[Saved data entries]
────────────────

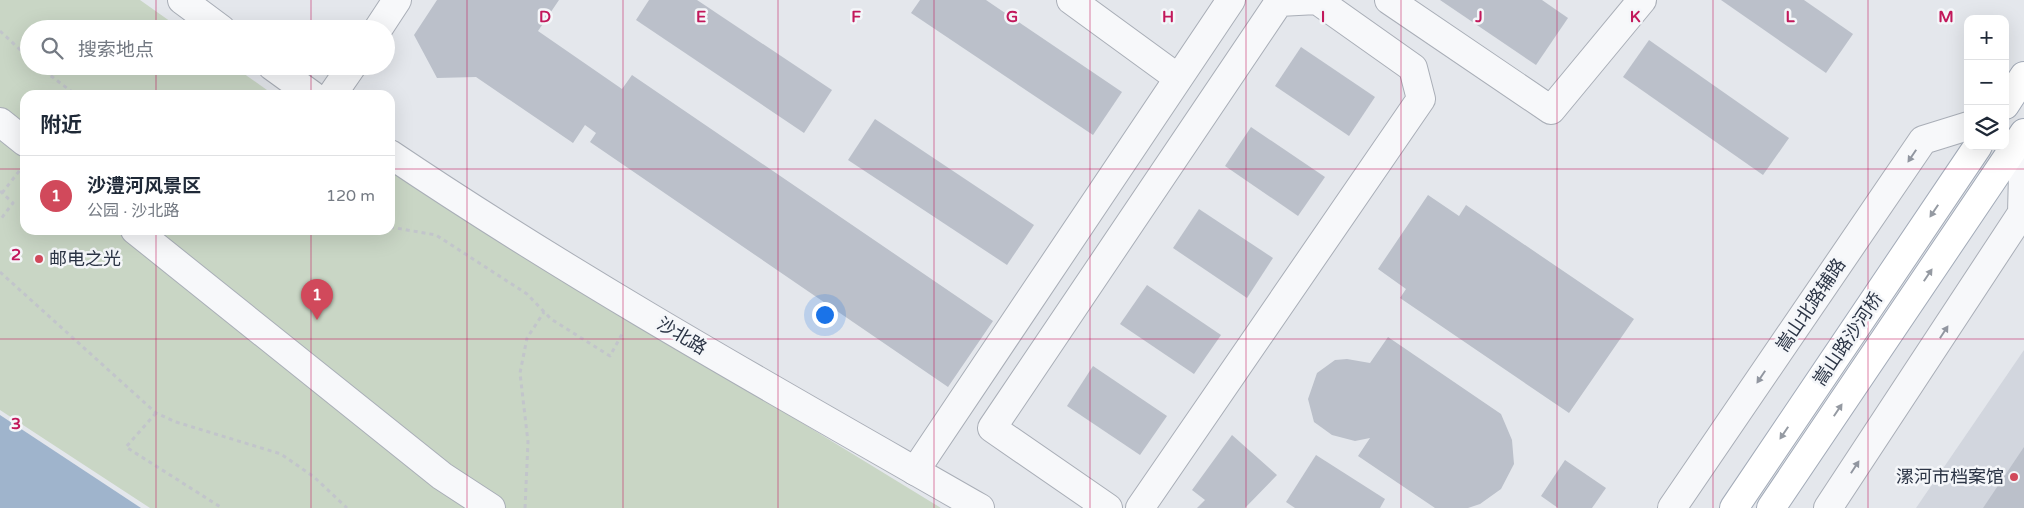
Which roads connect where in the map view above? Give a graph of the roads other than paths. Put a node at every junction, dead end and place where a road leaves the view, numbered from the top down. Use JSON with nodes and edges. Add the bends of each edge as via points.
{"nodes":[{"id":1,"x":182,"y":0,"type":"edge"},
{"id":2,"x":397,"y":0,"type":"edge"},
{"id":3,"x":1071,"y":0,"type":"edge"},
{"id":4,"x":1230,"y":0,"type":"edge"},
{"id":5,"x":1389,"y":0,"type":"edge"},
{"id":6,"x":1642,"y":0,"type":"edge"},
{"id":7,"x":209,"y":20,"type":"edge"},
{"id":8,"x":384,"y":20,"type":"edge"},
{"id":9,"x":284,"y":75,"type":"edge"},
{"id":10,"x":346,"y":75,"type":"edge"},
{"id":11,"x":2024,"y":76,"type":"edge"},
{"id":12,"x":1178,"y":78,"type":"junction"},
{"id":13,"x":305,"y":90,"type":"edge"},
{"id":14,"x":335,"y":90,"type":"edge"},
{"id":15,"x":2009,"y":99,"type":"edge"},
{"id":16,"x":0,"y":122,"type":"edge"},
{"id":17,"x":1964,"y":127,"type":"edge"},
{"id":18,"x":2024,"y":133,"type":"edge"},
{"id":19,"x":20,"y":138,"type":"edge"},
{"id":20,"x":1975,"y":150,"type":"edge"},
{"id":21,"x":395,"y":157,"type":"edge"},
{"id":22,"x":142,"y":235,"type":"edge"},
{"id":23,"x":915,"y":471,"type":"junction"},
{"id":24,"x":491,"y":508,"type":"edge"},
{"id":25,"x":980,"y":508,"type":"edge"},
{"id":26,"x":1108,"y":508,"type":"edge"},
{"id":27,"x":1140,"y":508,"type":"edge"},
{"id":28,"x":1672,"y":508,"type":"edge"},
{"id":29,"x":1734,"y":508,"type":"edge"},
{"id":30,"x":1771,"y":508,"type":"edge"},
{"id":31,"x":1828,"y":508,"type":"edge"}],
"edges":[{"from":1,"to":7,"type":"street"},
{"from":2,"to":8,"type":"street"},
{"from":3,"to":12,"type":"street"},
{"from":4,"to":12,"type":"street"},
{"from":5,"to":6,"type":"street","via":[[1551,110]]},
{"from":9,"to":13,"type":"street"},
{"from":10,"to":14,"type":"street"},
{"from":11,"to":15,"type":"main road"},
{"from":12,"to":23,"type":"street"},
{"from":16,"to":19,"type":"street"},
{"from":17,"to":28,"type":"street","name":"嵩山北路辅路","one_way":true,"via":[[1923,140]]},
{"from":30,"to":18,"type":"main road","name":"嵩山路沙河桥","one_way":true},
{"from":31,"to":18,"type":"street","one_way":true,"via":[[2022,214]]},
{"from":20,"to":29,"type":"main road","name":"嵩山路沙河桥","one_way":true},
{"from":21,"to":23,"type":"street","name":"沙北路","via":[[486,218],[636,309]]},
{"from":22,"to":24,"type":"street","via":[[442,476]]},
{"from":23,"to":25,"type":"street","name":"沙北路"},
{"from":26,"to":27,"type":"street","via":[[992,428],[1279,2],[1316,0],[1413,68],[1421,99]]}]}
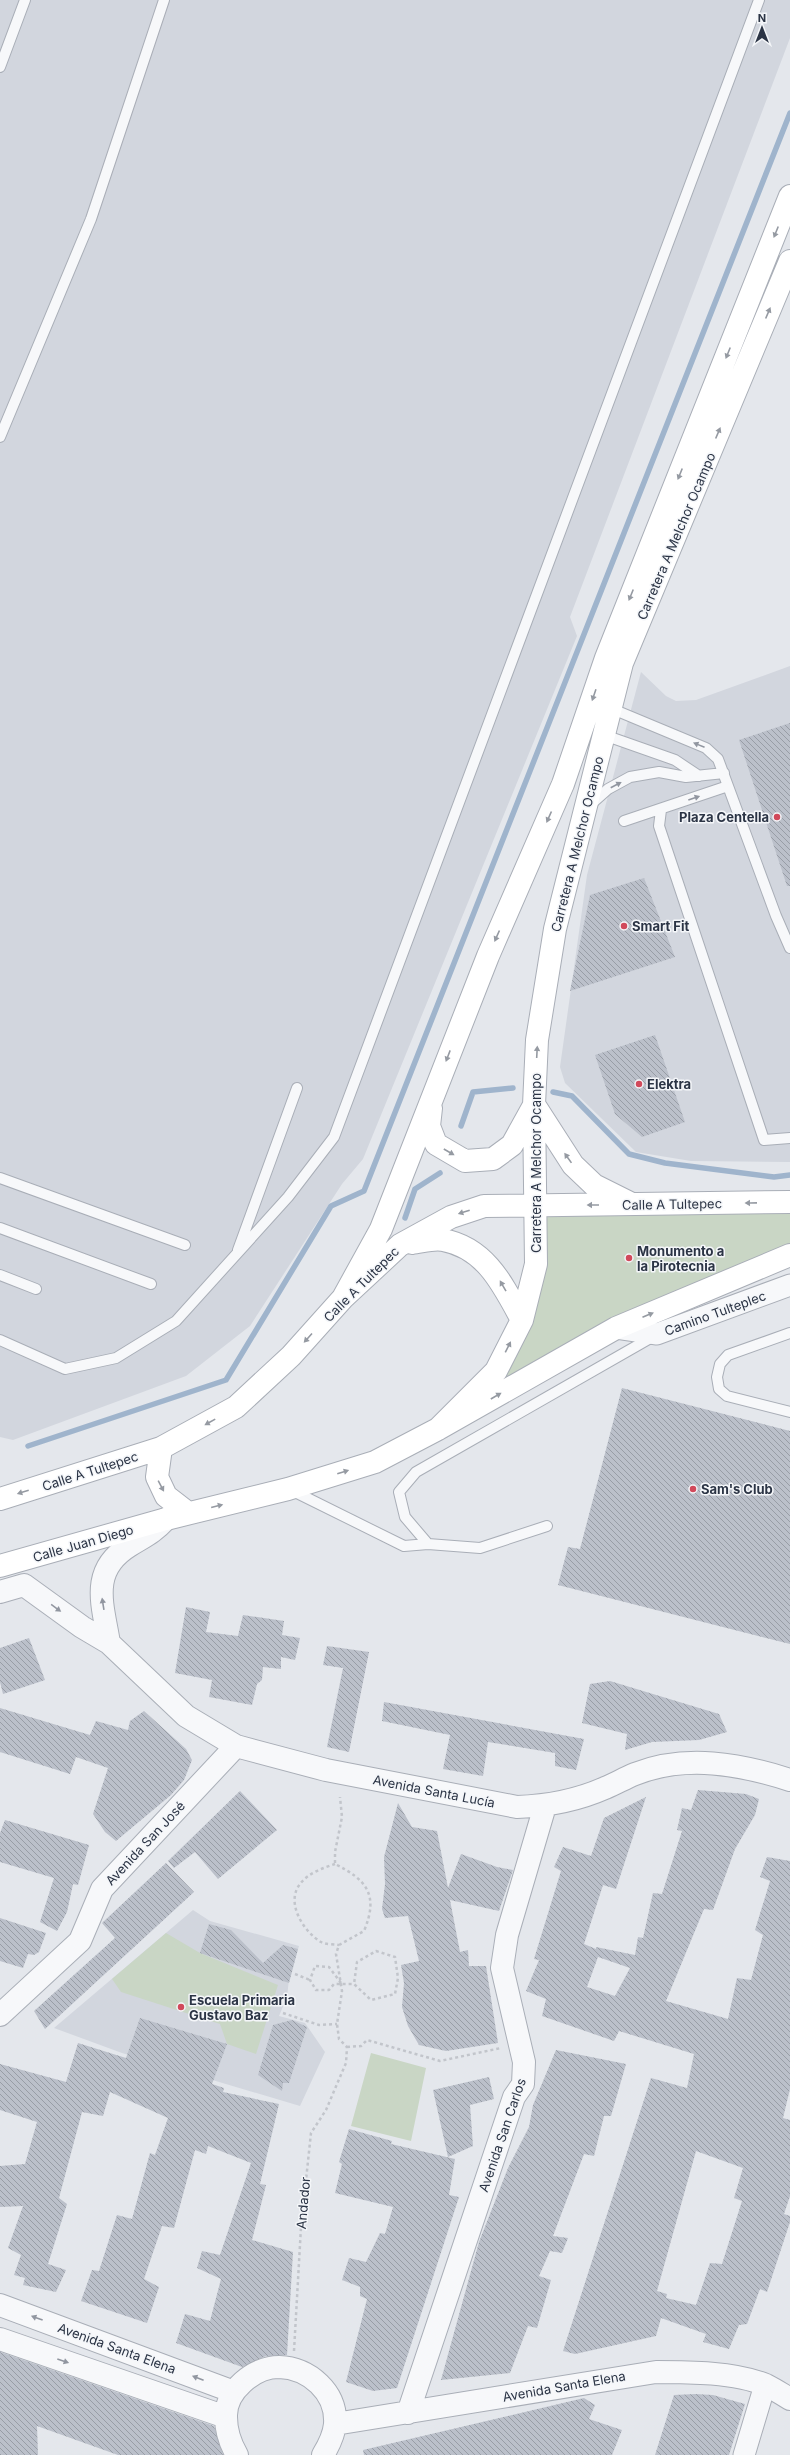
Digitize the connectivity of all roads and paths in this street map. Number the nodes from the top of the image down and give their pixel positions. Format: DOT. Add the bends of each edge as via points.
graph roads {
  1 [pos="25,0"];
  2 [pos="164,0"];
  3 [pos="759,0"];
  4 [pos="0,67"];
  5 [pos="790,196"];
  6 [pos="790,261"];
  7 [pos="0,437"];
  8 [pos="610,708"];
  9 [pos="604,735"];
  10 [pos="659,754"];
  11 [pos="659,772"];
  12 [pos="724,773"];
  13 [pos="699,776"];
  14 [pos="728,786"];
  15 [pos="585,809"];
  16 [pos="661,810"];
  17 [pos="624,821"];
  18 [pos="790,948"];
  19 [pos="297,1088"];
  20 [pos="433,1094"];
  21 [pos="534,1105"];
  22 [pos="790,1138"];
  23 [pos="0,1178"];
  24 [pos="790,1202"];
  25 [pos="534,1204"];
  26 [pos="633,1205"];
  27 [pos="0,1228"];
  28 [pos="185,1245"];
  29 [pos="400,1245"];
  30 [pos="790,1255"];
  31 [pos="236,1256"];
  32 [pos="0,1275"];
  33 [pos="151,1284"];
  34 [pos="790,1285"];
  35 [pos="36,1289"];
  36 [pos="344,1298"];
  37 [pos="522,1320"];
  38 [pos="616,1328"];
  39 [pos="657,1334"];
  40 [pos="790,1334"];
  41 [pos="0,1340"];
  42 [pos="790,1412"];
  43 [pos="438,1429"];
  44 [pos="161,1448"];
  45 [pos="288,1489"];
  46 [pos="0,1500"];
  47 [pos="188,1513"];
  48 [pos="166,1519"];
  49 [pos="547,1526"];
  50 [pos="428,1544"];
  51 [pos="0,1566"];
  52 [pos="0,1592"];
  53 [pos="110,1643"];
  54 [pos="236,1746"];
  55 [pos="790,1780"];
  56 [pos="340,1797"];
  57 [pos="545,1806"];
  58 [pos="335,1864"];
  59 [pos="339,1945"];
  60 [pos="295,1974"];
  61 [pos="310,1980"];
  62 [pos="341,1984"];
  63 [pos="354,1984"];
  64 [pos="282,2013"];
  65 [pos="0,2015"];
  66 [pos="337,2024"];
  67 [pos="346,2047"];
  68 [pos="505,2047"];
  69 [pos="0,2305"];
  70 [pos="0,2339"];
  71 [pos="293,2369"];
  72 [pos="765,2385"];
  73 [pos="234,2392"];
  74 [pos="790,2399"];
  75 [pos="408,2413"];
  76 [pos="226,2417"];
  77 [pos="335,2424"];
  78 [pos="237,2455"];
  79 [pos="323,2455"];
  80 [pos="744,2455"];
  1 -- 4 [label="lane"];
  2 -- 7 [label="lane" via="91,219"];
  3 -- 31 [label="lane" via="334,1137 288,1197"];
  5 -- 20 [label="main road, Carretera A Melchor Ocampo, one-way" via="606,658 563,784 488,956"];
  8 -- 6 [label="main road, Carretera A Melchor Ocampo, one-way" via="622,663"];
  8 -- 9 [label="main road, Carretera A Melchor Ocampo"];
  12 -- 8 [label="lane, one-way" via="718,759 706,748"];
  9 -- 10 [label="lane"];
  9 -- 15 [label="main road, Carretera A Melchor Ocampo"];
  10 -- 11 [label="lane"];
  10 -- 13 [label="lane" via="675,760"];
  11 -- 13 [label="lane" via="686,778"];
  15 -- 11 [label="lane, one-way" via="608,789 630,778"];
  12 -- 13 [label="lane"];
  12 -- 14 [label="lane"];
  16 -- 14 [label="lane, one-way"];
  14 -- 18 [label="lane"];
  21 -- 15 [label="main road, Carretera A Melchor Ocampo, one-way" via="538,1040 555,929"];
  16 -- 17 [label="lane"];
  16 -- 22 [label="lane" via="659,826 764,1140"];
  19 -- 31 [label="lane"];
  20 -- 21 [label="main road, one-way" via="429,1126 436,1144 466,1161 493,1159 512,1145"];
  20 -- 36 [label="main road, Carretera A Melchor Ocampo" via="381,1229"];
  21 -- 25 [label="main road, Carretera A Melchor Ocampo"];
  26 -- 21 [label="main road, one-way" via="594,1185 572,1165"];
  23 -- 28 [label="lane"];
  24 -- 26 [label="main road, Calle A Tultepec, one-way"];
  26 -- 25 [label="main road, Calle A Tultepec, one-way"];
  25 -- 29 [label="main road, Calle A Tultepec, one-way" via="484,1206 451,1217"];
  25 -- 37 [label="main road, Carretera A Melchor Ocampo" via="536,1264"];
  27 -- 33 [label="lane"];
  29 -- 36 [label="main road, Calle A Tultepec"];
  37 -- 29 [label="main road, one-way" via="496,1272 469,1249 442,1240"];
  38 -- 30 [label="main road, one-way"];
  31 -- 41 [label="lane" via="176,1321 116,1358 64,1369"];
  32 -- 35 [label="lane"];
  34 -- 39 [label="street, Camino Tulteplec"];
  36 -- 44 [label="main road, Calle A Tultepec, one-way" via="291,1356 236,1407"];
  43 -- 37 [label="main road, Carretera A Melchor Ocampo, one-way" via="496,1371"];
  38 -- 39 [label="street, Camino Tulteplec"];
  43 -- 38 [label="main road, one-way"];
  39 -- 50 [label="lane" via="416,1472 399,1492 405,1517"];
  40 -- 42 [label="lane" via="728,1355 720,1364 717,1377 719,1389 727,1396"];
  45 -- 43 [label="main road, one-way" via="376,1462"];
  44 -- 46 [label="main road, Calle A Tultepec, one-way"];
  44 -- 47 [label="main road, one-way" via="157,1477 166,1496"];
  47 -- 45 [label="main road, one-way"];
  45 -- 50 [label="lane" via="404,1546"];
  47 -- 48 [label="main road"];
  48 -- 51 [label="main road, Calle Juan Diego"];
  53 -- 48 [label="street, one-way" via="101,1588 104,1572 112,1559 128,1546 152,1534"];
  49 -- 50 [label="lane" via="480,1548"];
  52 -- 53 [label="street, Avenida Santa Lucía, one-way" via="24,1585 82,1627"];
  53 -- 54 [label="street, Avenida Santa Lucía" via="186,1716"];
  54 -- 57 [label="street, Avenida Santa Lucía" via="326,1770 516,1807"];
  54 -- 65 [label="street, Avenida San José" via="102,1889 80,1941"];
  55 -- 57 [label="street, Avenida Santa Lucía" via="737,1766 700,1762 636,1774 604,1789"];
  56 -- 58 [label="path" via="342,1817"];
  57 -- 75 [label="street, Avenida San Carlos" via="507,1935 502,1968 524,2062 523,2084 514,2097"];
  58 -- 59 [label="path" via="356,1874 366,1885 371,1906 364,1931"];
  58 -- 59 [label="path" via="318,1869 299,1884 295,1899 297,1915 308,1932 322,1943"];
  59 -- 62 [label="path" via="336,1954"];
  60 -- 61 [label="path"];
  61 -- 62 [label="path" via="316,1990 329,1990 334,1984"];
  61 -- 62 [label="path" via="315,1966 329,1967"];
  62 -- 63 [label="path"];
  62 -- 66 [label="path"];
  63 -- 63 [label="path" via="371,2000 395,1994 398,1978 395,1957 376,1951 357,1962"];
  64 -- 66 [label="path" via="320,2025"];
  66 -- 67 [label="path" via="339,2039"];
  67 -- 68 [label="path" via="361,2046 367,2040 440,2061"];
  67 -- 71 [label="path, Andador" via="346,2063 326,2110 311,2133 301,2226"];
  73 -- 69 [label="street, Avenida Santa Elena, one-way"];
  70 -- 76 [label="street, one-way"];
  71 -- 73 [label="street" via="277,2367 262,2370 246,2379"];
  71 -- 77 [label="street" via="307,2374 328,2395"];
  72 -- 74 [label="street, Avenida Santa Elena"];
  72 -- 75 [label="street, Avenida Santa Elena" via="697,2372 656,2372"];
  72 -- 80 [label="street"];
  73 -- 76 [label="street"];
  75 -- 77 [label="street, Avenida Santa Elena"];
  76 -- 78 [label="street" via="229,2441"];
  77 -- 79 [label="street" via="331,2441"];
}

────────────────

### Directions
Starting from the records above, filter out all lines except those containing the word "Elena".

### Answer space
  73 -- 69 [label="street, Avenida Santa Elena, one-way"];
  72 -- 74 [label="street, Avenida Santa Elena"];
  72 -- 75 [label="street, Avenida Santa Elena" via="697,2372 656,2372"];
  75 -- 77 [label="street, Avenida Santa Elena"];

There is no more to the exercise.